Several times in Moscow I visited the ex-fiancée of an English friend. Lyudmila lived on the tenth floor of a high-rise flatblock with her bland-faced mother and her nine-year-old son by a broken affair with a foreign diplomat. She was attractive, for no perceptible reason. A pair of hesitant, grey and rather child-like eyes illumined her pale face, and her mouth was crammed with projecting or crooked teeth which manoeuvred her lips into smiles of oddly sensuous innocence.
She had given birth to her illegitimate son in the early seventies, long before the Soviet government discouraged abortion in order to bolster the population. She had been confronted by the KGB and for a long time, I think, had lived through a private hell. Now, in the evenings, I would find her sitting on a wobbly chair with her legs tucked under her; sometimes she would close her eyes in mid-talk, as if she were weary or in perpetual meditation. The damp-streaked wallpaper of her apartment was lacerated by the child’s graffiti; a barricade of cupboards and faded purple curtains partitioned the sitting-room from somebody’s bed; and a grimy chandelier lit us outlandishly from above.

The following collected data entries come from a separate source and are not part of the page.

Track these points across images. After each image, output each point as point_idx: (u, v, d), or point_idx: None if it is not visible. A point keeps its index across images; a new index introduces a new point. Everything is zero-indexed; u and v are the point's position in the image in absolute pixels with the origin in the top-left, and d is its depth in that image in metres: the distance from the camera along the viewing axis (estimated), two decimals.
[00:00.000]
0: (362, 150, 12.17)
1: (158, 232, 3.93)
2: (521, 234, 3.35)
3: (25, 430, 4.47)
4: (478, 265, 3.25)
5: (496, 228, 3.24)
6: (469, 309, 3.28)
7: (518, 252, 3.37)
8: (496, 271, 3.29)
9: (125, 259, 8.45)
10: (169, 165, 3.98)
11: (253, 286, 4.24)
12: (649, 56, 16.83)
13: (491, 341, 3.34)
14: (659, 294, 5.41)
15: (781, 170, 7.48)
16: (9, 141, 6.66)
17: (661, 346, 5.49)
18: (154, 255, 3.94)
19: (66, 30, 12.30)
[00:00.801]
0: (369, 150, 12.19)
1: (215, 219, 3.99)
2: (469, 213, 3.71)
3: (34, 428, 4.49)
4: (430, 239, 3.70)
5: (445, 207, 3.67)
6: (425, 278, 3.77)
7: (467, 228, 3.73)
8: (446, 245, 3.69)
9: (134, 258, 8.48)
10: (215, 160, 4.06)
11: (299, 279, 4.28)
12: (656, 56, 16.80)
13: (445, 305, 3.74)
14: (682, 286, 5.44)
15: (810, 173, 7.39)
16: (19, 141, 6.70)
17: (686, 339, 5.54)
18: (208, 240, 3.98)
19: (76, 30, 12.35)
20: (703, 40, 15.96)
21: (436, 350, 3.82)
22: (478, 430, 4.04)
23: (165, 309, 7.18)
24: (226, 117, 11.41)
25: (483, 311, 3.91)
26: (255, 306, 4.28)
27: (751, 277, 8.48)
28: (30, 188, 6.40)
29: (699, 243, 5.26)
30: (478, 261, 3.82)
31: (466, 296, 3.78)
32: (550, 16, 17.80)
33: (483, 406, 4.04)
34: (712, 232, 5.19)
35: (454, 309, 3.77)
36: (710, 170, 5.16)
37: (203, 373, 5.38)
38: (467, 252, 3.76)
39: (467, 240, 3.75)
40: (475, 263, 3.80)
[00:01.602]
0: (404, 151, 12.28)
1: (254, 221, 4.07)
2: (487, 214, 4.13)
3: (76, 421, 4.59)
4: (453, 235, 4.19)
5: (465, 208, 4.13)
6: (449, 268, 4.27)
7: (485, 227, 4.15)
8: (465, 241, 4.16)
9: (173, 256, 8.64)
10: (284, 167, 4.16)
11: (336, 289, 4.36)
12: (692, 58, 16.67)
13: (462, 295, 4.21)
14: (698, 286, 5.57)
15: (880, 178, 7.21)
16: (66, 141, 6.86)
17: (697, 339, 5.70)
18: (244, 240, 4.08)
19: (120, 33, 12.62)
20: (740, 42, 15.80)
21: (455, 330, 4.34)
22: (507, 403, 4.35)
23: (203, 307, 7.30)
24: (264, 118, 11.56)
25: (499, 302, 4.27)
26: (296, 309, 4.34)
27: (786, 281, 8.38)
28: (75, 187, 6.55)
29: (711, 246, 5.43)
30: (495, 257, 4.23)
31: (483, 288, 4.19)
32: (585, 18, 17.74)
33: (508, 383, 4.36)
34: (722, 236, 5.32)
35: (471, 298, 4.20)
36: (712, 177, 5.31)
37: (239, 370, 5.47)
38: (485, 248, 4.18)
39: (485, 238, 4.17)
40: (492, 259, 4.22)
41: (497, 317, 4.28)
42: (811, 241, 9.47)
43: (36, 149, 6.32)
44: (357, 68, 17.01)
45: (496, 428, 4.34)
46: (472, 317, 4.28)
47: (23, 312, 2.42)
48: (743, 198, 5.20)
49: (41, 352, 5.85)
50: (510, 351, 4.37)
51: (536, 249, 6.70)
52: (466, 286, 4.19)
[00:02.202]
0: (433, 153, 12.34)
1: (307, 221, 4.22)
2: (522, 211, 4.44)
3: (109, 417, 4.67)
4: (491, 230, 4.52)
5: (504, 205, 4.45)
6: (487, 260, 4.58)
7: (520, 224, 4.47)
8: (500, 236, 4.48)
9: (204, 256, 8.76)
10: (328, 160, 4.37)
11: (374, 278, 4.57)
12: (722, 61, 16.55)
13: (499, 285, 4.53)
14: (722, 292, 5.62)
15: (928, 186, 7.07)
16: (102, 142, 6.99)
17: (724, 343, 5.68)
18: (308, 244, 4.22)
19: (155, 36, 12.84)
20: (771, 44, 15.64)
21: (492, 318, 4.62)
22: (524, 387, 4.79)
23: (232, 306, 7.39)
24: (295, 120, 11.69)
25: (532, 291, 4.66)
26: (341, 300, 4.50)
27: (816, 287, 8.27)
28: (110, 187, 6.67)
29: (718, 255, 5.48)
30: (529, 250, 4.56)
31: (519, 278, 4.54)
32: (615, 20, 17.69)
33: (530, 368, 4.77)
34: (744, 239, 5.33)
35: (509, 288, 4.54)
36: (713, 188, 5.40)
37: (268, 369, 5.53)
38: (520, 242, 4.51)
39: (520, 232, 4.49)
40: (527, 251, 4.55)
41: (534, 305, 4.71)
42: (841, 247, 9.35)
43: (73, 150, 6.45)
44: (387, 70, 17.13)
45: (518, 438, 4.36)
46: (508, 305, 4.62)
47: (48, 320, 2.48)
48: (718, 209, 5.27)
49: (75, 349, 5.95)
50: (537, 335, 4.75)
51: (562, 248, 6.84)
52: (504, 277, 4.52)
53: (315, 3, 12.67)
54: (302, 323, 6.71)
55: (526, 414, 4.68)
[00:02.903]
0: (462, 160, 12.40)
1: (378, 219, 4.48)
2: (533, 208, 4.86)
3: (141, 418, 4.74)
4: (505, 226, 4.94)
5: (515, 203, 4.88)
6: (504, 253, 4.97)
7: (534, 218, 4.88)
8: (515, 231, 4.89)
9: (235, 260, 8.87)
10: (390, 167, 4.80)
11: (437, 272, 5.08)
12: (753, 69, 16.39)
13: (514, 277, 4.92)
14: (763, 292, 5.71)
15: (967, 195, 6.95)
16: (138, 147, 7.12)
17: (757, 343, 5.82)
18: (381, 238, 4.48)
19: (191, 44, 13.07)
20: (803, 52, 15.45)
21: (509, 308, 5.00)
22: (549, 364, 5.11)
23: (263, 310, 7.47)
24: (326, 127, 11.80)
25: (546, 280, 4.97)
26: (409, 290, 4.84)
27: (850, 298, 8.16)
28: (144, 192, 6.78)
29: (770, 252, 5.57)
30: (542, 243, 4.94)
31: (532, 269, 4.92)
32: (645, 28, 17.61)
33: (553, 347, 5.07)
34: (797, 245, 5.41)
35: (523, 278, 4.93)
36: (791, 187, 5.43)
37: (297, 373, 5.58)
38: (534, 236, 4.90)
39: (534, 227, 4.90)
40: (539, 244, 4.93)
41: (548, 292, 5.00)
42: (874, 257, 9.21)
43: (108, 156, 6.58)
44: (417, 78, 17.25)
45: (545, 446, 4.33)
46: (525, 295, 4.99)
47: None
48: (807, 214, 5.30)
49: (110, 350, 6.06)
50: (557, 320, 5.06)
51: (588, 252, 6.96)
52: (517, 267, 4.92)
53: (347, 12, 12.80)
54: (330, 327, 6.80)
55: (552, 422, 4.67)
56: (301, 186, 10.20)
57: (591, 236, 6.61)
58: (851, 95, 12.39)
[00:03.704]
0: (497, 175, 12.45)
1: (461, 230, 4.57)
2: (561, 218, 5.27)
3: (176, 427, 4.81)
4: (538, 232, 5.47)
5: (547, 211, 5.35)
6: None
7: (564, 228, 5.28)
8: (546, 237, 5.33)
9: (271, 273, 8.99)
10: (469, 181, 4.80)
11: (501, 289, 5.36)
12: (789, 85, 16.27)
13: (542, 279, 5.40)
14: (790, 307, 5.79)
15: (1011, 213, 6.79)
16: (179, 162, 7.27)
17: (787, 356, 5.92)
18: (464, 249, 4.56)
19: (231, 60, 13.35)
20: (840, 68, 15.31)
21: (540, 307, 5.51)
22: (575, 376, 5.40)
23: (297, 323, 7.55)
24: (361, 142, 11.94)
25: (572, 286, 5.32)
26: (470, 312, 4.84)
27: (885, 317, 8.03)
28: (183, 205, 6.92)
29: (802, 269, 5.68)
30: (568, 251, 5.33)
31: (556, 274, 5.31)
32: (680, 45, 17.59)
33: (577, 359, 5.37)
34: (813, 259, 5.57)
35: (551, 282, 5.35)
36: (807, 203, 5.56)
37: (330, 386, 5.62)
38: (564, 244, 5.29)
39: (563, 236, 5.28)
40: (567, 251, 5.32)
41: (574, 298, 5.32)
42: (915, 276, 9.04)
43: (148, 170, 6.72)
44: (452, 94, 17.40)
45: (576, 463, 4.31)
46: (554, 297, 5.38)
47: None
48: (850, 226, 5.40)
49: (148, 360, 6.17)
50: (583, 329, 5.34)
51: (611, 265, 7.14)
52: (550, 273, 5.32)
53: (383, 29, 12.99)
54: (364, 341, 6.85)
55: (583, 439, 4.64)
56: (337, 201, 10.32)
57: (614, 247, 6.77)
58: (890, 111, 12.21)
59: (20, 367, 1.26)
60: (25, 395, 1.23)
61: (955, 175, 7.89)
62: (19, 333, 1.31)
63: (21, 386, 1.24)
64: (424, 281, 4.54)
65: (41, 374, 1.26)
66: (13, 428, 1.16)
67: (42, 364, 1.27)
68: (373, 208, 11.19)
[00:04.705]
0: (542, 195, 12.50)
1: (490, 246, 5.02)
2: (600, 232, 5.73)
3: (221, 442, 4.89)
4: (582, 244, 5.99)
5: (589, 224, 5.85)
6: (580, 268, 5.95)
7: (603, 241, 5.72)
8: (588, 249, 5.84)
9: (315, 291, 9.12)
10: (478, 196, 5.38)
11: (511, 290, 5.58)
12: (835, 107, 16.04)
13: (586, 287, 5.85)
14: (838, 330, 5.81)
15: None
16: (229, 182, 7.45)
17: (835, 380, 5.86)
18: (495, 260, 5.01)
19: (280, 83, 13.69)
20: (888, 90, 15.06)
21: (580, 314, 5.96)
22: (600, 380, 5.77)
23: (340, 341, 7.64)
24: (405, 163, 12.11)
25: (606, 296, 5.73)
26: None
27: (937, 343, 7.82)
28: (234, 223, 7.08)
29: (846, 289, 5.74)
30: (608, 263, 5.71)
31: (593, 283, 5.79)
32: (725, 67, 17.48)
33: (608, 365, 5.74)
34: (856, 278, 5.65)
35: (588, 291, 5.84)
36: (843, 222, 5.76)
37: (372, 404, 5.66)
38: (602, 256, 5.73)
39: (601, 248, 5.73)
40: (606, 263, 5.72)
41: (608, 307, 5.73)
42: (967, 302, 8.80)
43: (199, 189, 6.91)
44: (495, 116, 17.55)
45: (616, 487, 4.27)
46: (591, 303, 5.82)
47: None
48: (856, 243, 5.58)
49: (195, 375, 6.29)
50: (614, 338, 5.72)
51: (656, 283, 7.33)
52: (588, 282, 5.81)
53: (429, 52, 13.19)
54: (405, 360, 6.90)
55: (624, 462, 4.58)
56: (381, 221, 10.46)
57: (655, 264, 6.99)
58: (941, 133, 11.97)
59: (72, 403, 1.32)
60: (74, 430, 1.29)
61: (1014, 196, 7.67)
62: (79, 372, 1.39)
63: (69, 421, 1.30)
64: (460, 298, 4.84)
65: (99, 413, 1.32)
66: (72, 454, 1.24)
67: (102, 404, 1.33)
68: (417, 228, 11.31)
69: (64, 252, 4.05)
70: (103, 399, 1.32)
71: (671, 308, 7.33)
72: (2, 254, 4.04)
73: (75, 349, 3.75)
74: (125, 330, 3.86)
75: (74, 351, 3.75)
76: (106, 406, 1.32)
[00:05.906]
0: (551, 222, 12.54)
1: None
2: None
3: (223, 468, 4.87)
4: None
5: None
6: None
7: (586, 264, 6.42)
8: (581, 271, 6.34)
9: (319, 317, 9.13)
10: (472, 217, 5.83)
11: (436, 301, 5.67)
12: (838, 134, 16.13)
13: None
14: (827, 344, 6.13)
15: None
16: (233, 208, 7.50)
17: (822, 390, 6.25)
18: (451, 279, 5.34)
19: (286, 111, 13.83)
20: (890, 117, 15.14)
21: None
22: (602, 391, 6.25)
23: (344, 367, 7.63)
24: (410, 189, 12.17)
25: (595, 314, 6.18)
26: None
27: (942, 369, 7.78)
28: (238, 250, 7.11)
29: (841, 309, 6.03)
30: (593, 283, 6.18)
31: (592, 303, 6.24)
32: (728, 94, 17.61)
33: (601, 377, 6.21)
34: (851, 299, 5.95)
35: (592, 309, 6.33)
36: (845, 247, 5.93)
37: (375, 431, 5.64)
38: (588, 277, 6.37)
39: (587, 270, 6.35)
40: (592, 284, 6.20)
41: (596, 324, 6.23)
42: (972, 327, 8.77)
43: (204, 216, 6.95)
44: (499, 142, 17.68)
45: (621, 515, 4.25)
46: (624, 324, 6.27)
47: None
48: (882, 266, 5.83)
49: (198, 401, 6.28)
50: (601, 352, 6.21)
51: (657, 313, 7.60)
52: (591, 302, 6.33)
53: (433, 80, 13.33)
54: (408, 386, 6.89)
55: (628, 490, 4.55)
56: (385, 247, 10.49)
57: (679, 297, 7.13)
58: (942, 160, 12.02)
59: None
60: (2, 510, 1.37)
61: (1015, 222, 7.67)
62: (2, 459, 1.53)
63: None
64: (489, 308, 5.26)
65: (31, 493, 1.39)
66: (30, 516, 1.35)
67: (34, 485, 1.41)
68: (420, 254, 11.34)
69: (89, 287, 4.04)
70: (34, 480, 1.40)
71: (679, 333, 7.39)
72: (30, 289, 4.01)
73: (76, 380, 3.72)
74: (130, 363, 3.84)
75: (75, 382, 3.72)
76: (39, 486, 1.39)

Lyudmila talked of her past life as if it were somebody else’s. Even of mutual friends she spoke only with a remote and separated affection. ‘I was unhappy for years after the boy’s birth. I wanted to die.’ Her eyes shut, as if testing the idea, opened again. ‘I didn’t find the world worth inhabiting at all. It was just a haze of people hunting for money, position, things. And I thought: what’s the point? They were like children playing games.’ She uttered this indictment in tones of faraway wonder, like somebody gazing at the universe down the diminishing end of a telescope. ‘Sometimes I’m grateful to have been born in Russia,’ she said. ‘If I’d lived in a better society I’d have believed myself free. I would never have discovered the reality inside me. But instead I was born into this hell, and was forced to discover my own peace. Perhaps, in the end, we’re lucky here….’
It was easy to guess the nature of her refuge. On the chair where she was sitting her legs had buckled into the lotus position, and through her bedroom’s doorway, jarred open by the boy’s bicycle, I saw the photograph of an Indian guru whose garlanded head and wrinkled paunch presided over the Slavic chaos with bizarre serenity. In front of him she had placed a little vase of flowers.
For her the ‘real’ world had dimmed to an asylum of the lost. It had become unbearable and she had rejected it, had rearranged it in the tranquil Buddhist patterns of wholeness and incorruption. She looked on its striving, she said, with increasing alienation and faint surprise. All that was irrelevant.
‘You see, all the time life—reality—is not in these battles and struggles at all.’ She picked up an apple which her cat was patting across the floor. ‘It’s everywhere else. In the trees around us, in the earth. Truth is in this apple, for instance. The apple is purely itself. And we’re surrounded by such things, but we don’t see them….’
It was all perfectly familiar, the neo-Buddhist litany. What was extraordinary was to find it here in Moscow, in the heartland of pragmatism. The cult of meditation was new in Russia, she said, but it was quietly growing. ‘They say here that there’s only one right way. But right and wrong are meaningless—figments of mind. What is lies above morality. Look at this cat’—she cradled the oblivious creature between her thighs, then held it up to me. ‘Do you see why I like it? This cat is itself. It’s uncontaminated by human beings. And birds too. In spite of revolutions and politics, the birds sing….’
I remembered the birds in the Minsk woods, but said teasingly: ‘I thought bird-songs were territorial war-cries.’ I stared at the cat without envy.